(Collected data entries)
+ + + +

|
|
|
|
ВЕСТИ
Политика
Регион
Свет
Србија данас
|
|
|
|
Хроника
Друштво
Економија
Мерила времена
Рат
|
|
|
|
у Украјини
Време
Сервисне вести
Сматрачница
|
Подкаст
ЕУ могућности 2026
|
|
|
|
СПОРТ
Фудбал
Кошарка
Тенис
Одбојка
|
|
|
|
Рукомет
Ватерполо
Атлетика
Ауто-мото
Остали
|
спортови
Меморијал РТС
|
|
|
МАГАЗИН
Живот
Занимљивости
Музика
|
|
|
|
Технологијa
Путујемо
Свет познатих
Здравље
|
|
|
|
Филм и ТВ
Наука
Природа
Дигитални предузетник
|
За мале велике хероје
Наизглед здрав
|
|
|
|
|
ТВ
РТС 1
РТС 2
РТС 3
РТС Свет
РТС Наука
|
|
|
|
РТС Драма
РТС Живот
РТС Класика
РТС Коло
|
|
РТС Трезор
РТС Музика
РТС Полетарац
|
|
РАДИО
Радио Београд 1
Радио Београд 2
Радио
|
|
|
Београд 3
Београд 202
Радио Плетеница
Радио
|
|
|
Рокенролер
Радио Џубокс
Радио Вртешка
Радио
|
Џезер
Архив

+ + + +

→ **Your assignment**:
Pick out every line that contains the string "Београд", matching case exactly, and copy each one.

→ **Answer area**:
Радио Београд 1
Радио Београд 2
Београд 3
Београд 202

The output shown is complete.